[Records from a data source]

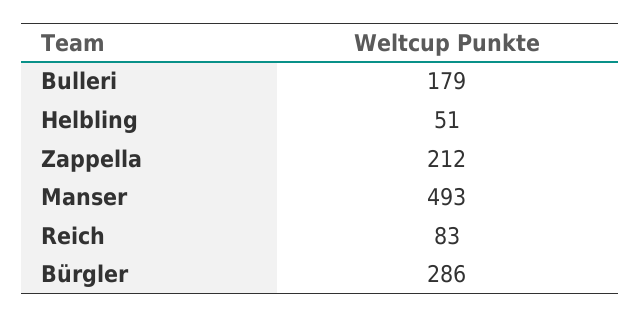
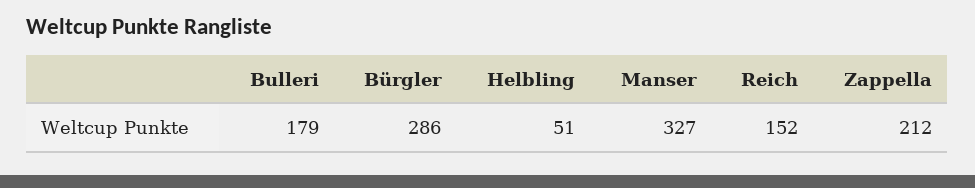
  {
    "Bulleri": 179,
    "Helbling": 51,
    "Zappella": 212,
-   "Manser": 493,
+   "Manser": 327,
-   "Reich": 83,
+   "Reich": 152,
    "Bürgler": 286
  }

=== What is expected ===
Could you print all of the entries exactly, skipping the images?

=== Answer section ===
  {
    "Bulleri": 179,
    "Helbling": 51,
    "Zappella": 212,
-   "Manser": 493,
+   "Manser": 327,
-   "Reich": 83,
+   "Reich": 152,
    "Bürgler": 286
  }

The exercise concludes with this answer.